AC-2 and AC-3 are documented as hardware-loop ACs whose runtime verification path is the on-Jetson smoke test. The scripts compile, parse, and dry-run correctly; they cannot be authentically verified without a Jetson because mocking systemctl and apt-get would test the mock, not the real binding.

AZ-445

AC Test Status
AC-1 (per-NFR JSON) test_emit_per_nfr_json_writes_one_file_per_scenario + integration Covered
AC-2 (traceability-status.json) test_emit_traceability_status_classifies_acs, test_emit_traceability_status_downgrades_on_fail, test_parse_traceability_matrix_* Covered
AC-3 (regression-baseline.json) test_emit_regression_baseline_dumps_numeric_metrics + integration Covered
AC-4 (PARTIAL propagation in CSV) test_build_row_pass_when_no_session_attribute, integration test (test_nfr_recorder_fixture_emits_artifacts_in_run) Covered

Code Review Verdict

Self-reviewed — PASS. Notable points:

  • Reproducibility of the tile-cache builder relies on (a) sorted input iteration, (b) frozen PIL JPEG params, (c) FAISS single-thread + fixed seed (omp_set_num_threads(1) + np.random.default_rng seeded from a SHA hash of the content hash). Test verifies bit-identical output across two runs.
  • Pillow pin compatibility: the local venv had Pillow 12.x via torchvision; my initial <12.0 pin downgraded it to 11.3. Widened to <13.0 so both major lines are accepted and the project's inference extras stay happy.
  • np.random.default_rng vs RandomState: first impl used RandomState.standard_normal(dim, dtype=np.float32) which doesn't accept dtype in older numpy; replaced with default_rng. The builder now works on the project's numpy>=1.26,<2.0 pin.
  • CSV PARTIAL propagation is decoupled via the aggregator — _outcome_to_result in csv_reporter.py imports nfr_recorder lazily and falls back to PASS when the import fails. Keeps the two plugins individually testable without a hard dependency.
  • Spec drift flagged in this report's "Spec / module-layout drift notes" section.
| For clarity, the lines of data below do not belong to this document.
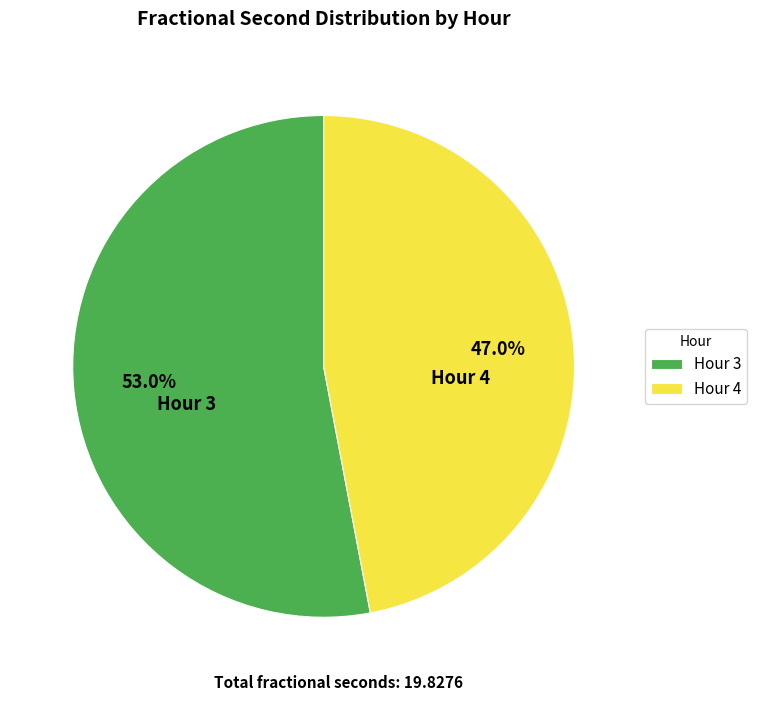

Which has a higher value, Hour 3 or Hour 4?

Hour 3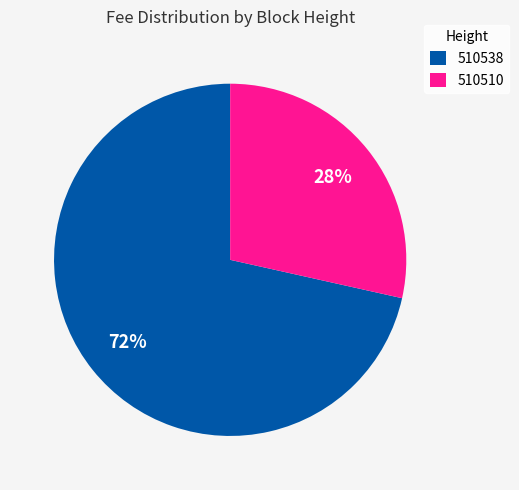

To the nearest percent, what portion does 510510 represent?

28%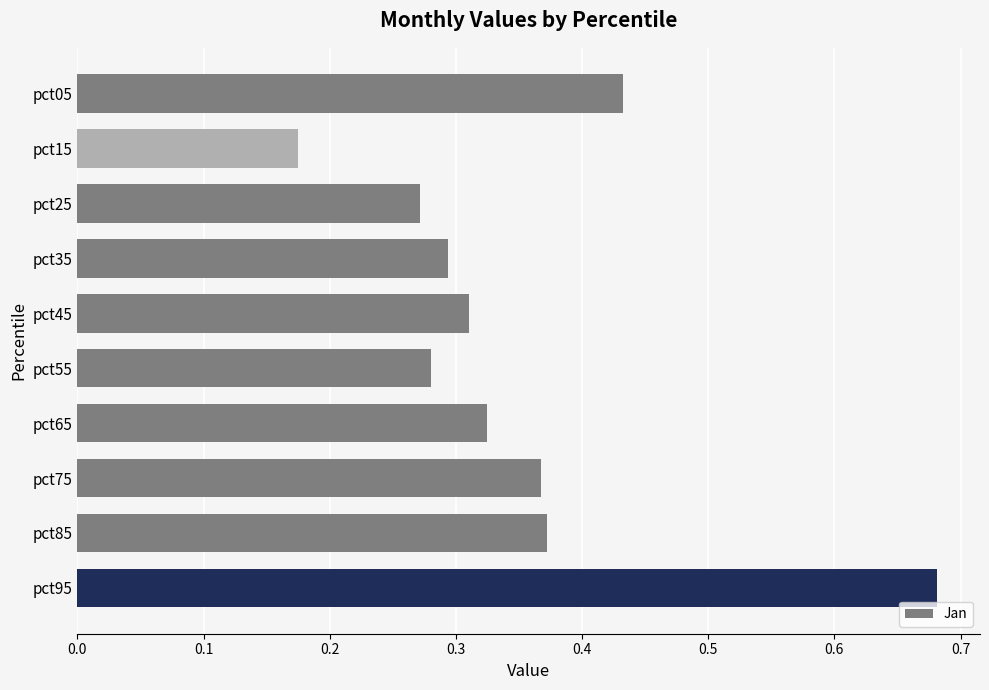

What is the change in value from pct25 to pct85?

+0.1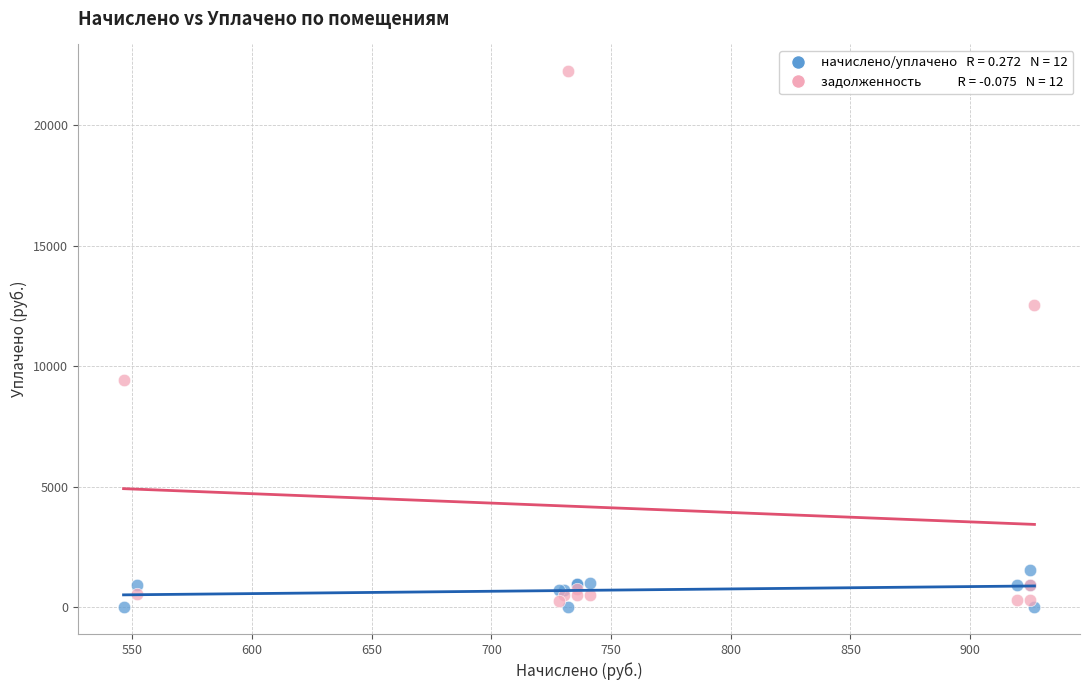

Across all series, what Y value is closest to 11122?

12537.5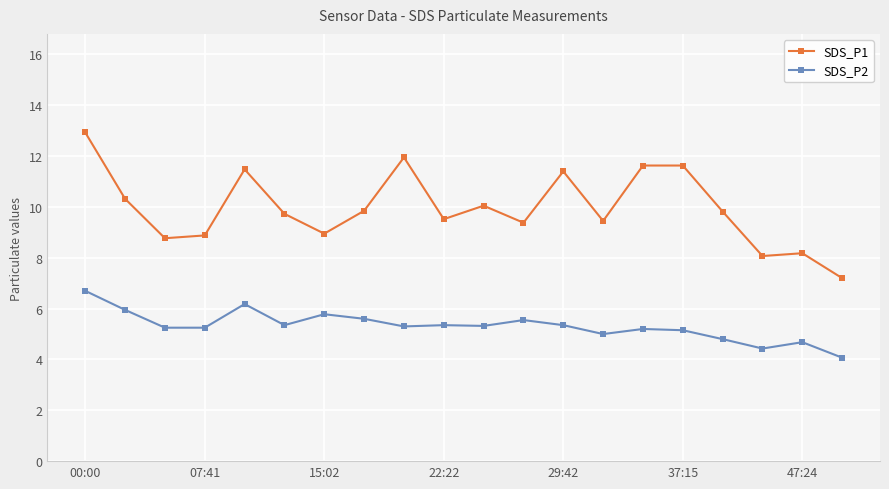

Rank the series by their average value, from lowest to highest.

SDS_P2, SDS_P1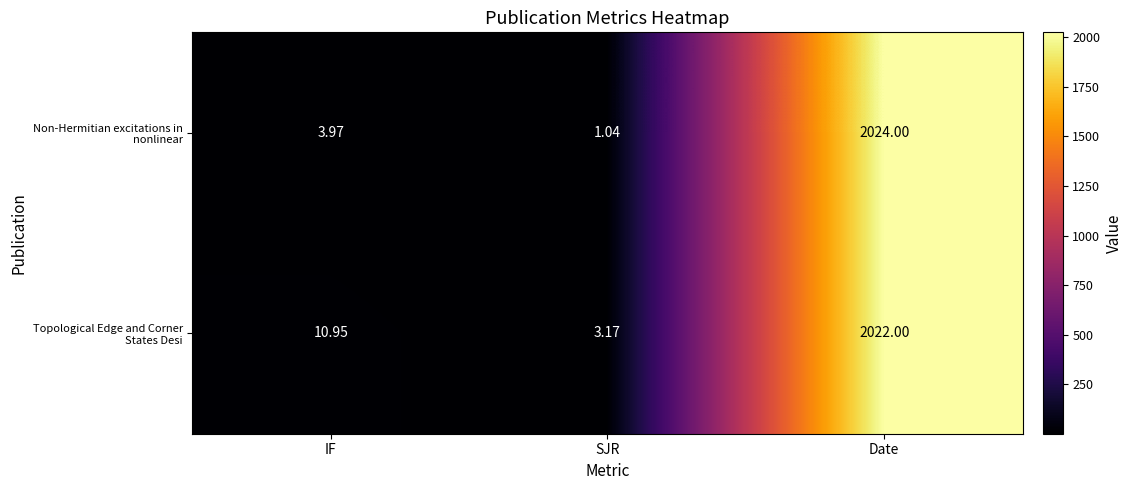

Rank the series by their average value, from highest to lowest.

Topological Edge and Corner States Desi, Non-Hermitian excitations in nonlinear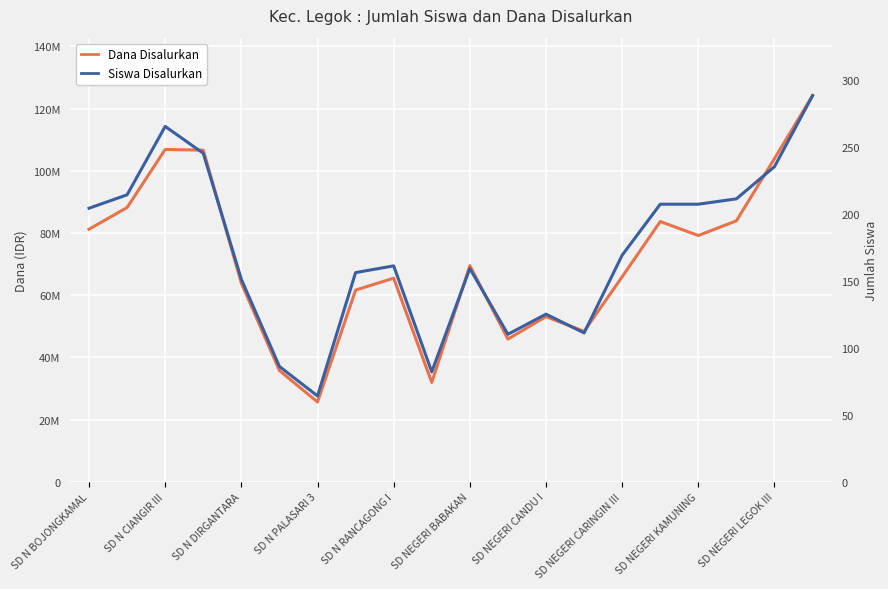

What is the greatest value displayed?

124200000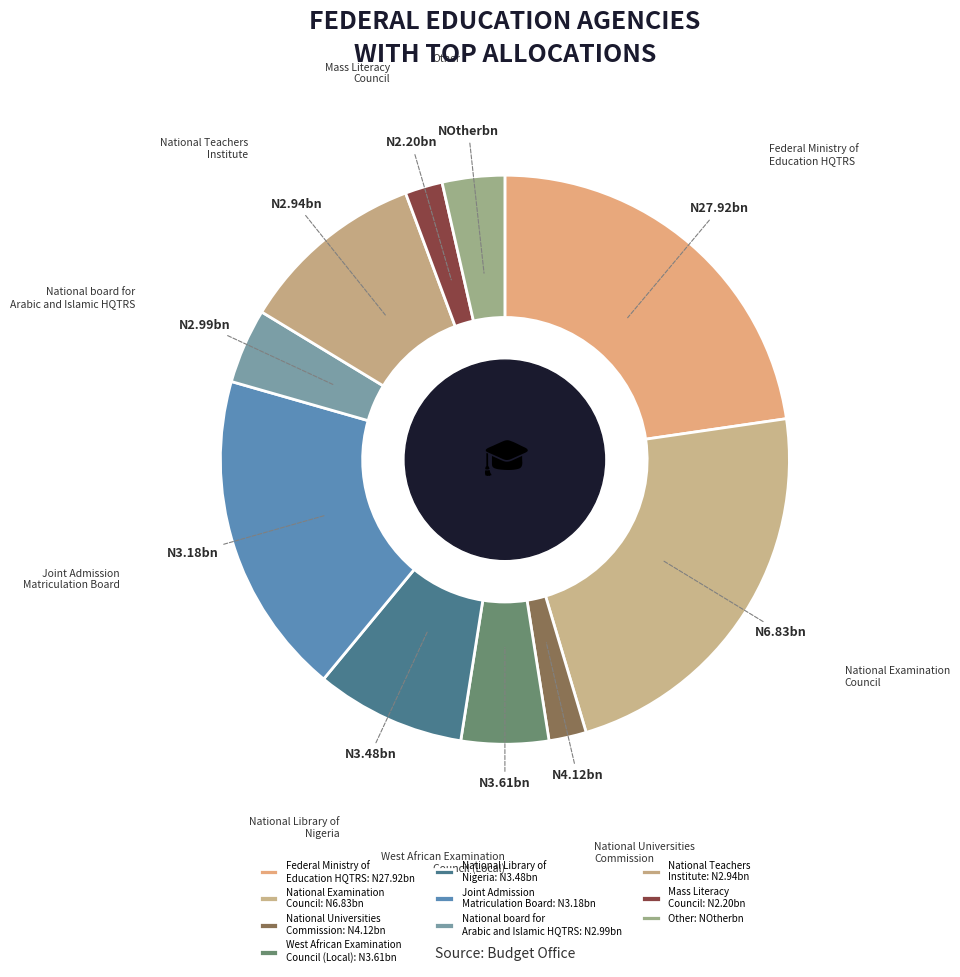

What is the ratio of the value at N4.12bn to the value at N2.20bn?

1.0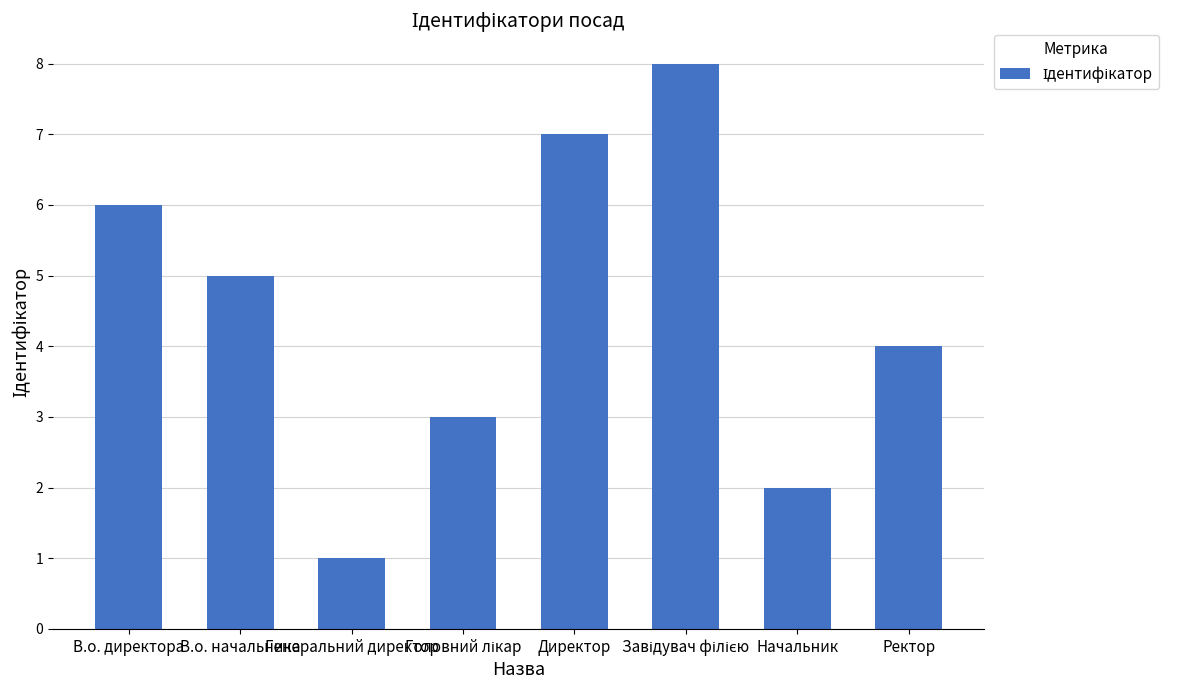

At which label does the data first exceed 5?

В.о. директора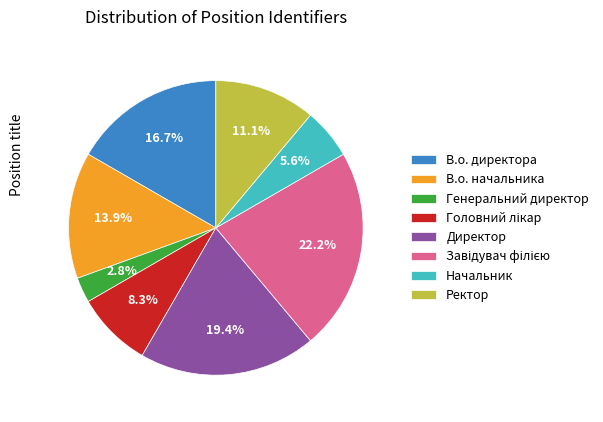

What is the smallest slice in the pie chart?

Генеральний директор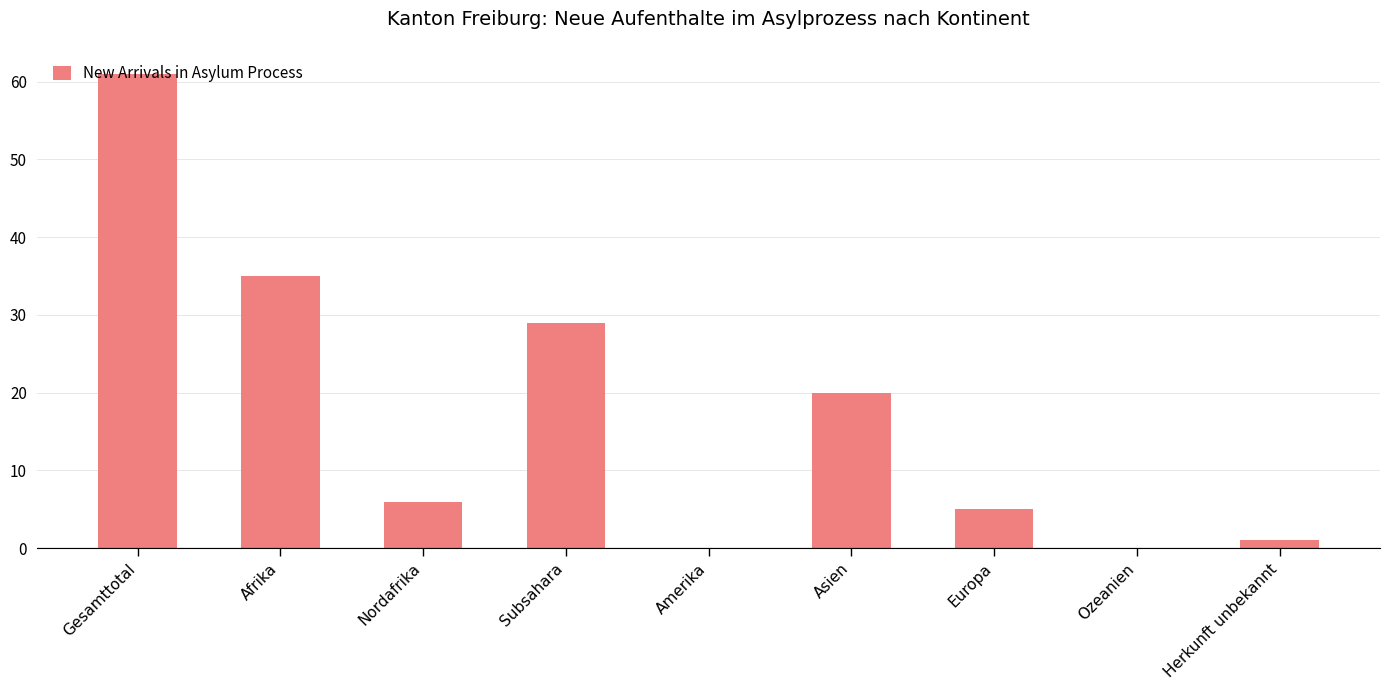

What is the maximum value shown in the chart?

61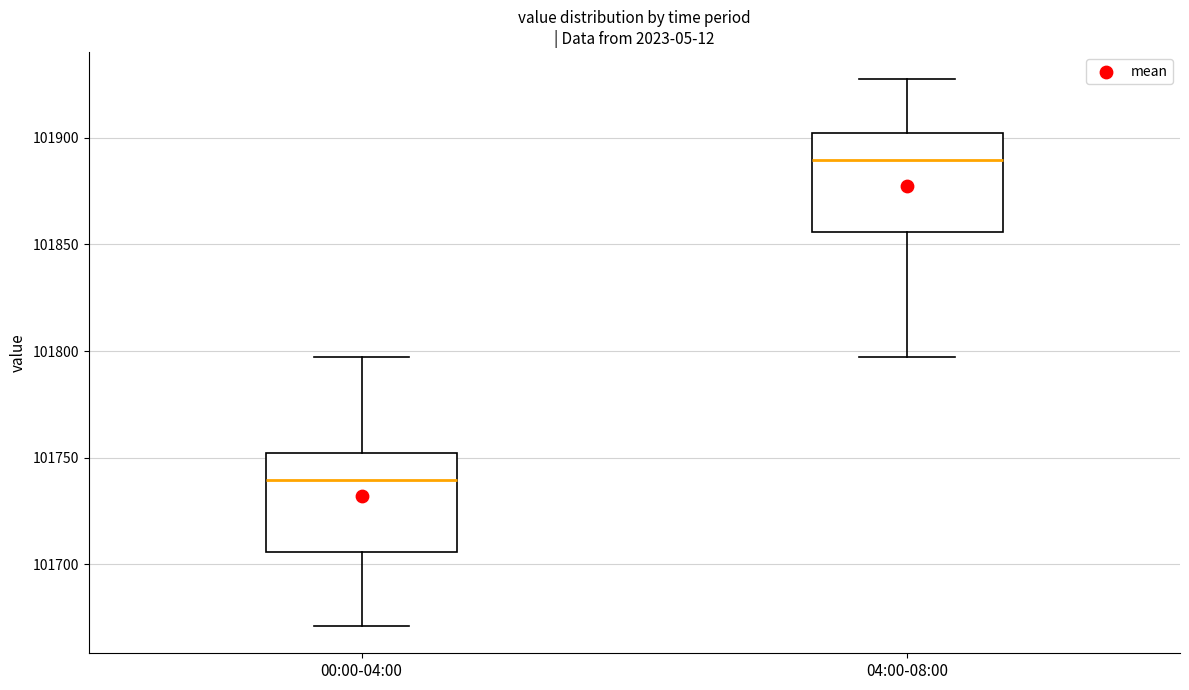

Which box has the highest median line?

04:00-08:00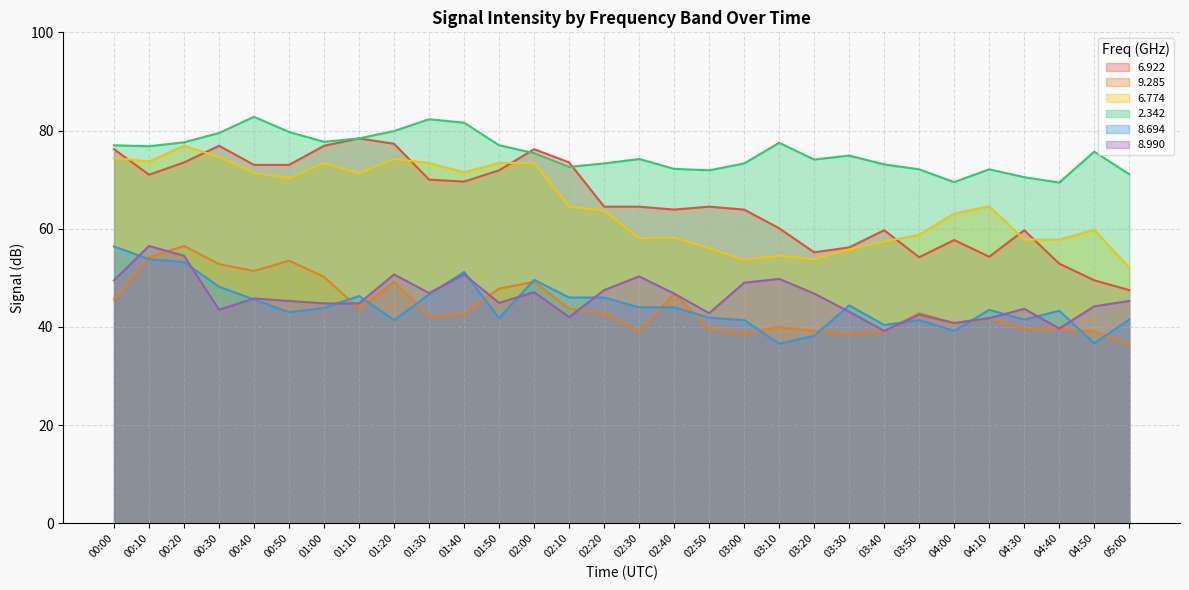

What are all the series names shown in the legend?

6.922, 9.285, 6.774, 2.342, 8.694, 8.990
No action needed; the module-layout entry is the authoritative source.

Auto-Fix Attempts

  1. No code-review failures — auto-fix gate was not entered.

Stuck Agents

None.

Deferred follow-ups

  • AZ-419 (FT-P-11) — owns SITL parameter-load verification of the cold-boot fixture (AZ-407 AC-4 runtime path).
  • AZ-439 (NFT-SEC-04) — owns the ASan-instrumented CVE-2025-53644 verification (AZ-407 AC-6's full PoC structure).
  • AZ-444 hardware-loop ACs (AC-2/3/4/5) — owned by the Tier-2 smoke test inside the runner image; will be re-verified on a Jetson bring-up cycle.

Next Batch

Batch 69 candidate set (all unblocked):

  • AZ-408 (Runtime synthetic injection — 3pt) — outlier injector, blackout-spoof injector, multi-segment injector (the fixtures scaffolded by AZ-406 + AZ-407).
  • AZ-410 (FT-P-01 — frame-center GPS accuracy — 5pt)
  • AZ-411 (FT-P-02 — cumulative drift — 3pt)

Total: 11 cp across 3 tasks. AZ-408 unblocks the FT-N-* synthetic scenarios; AZ-410 / AZ-411 are the first concrete positive scenarios exercising the SUT through the full Docker-bound runner.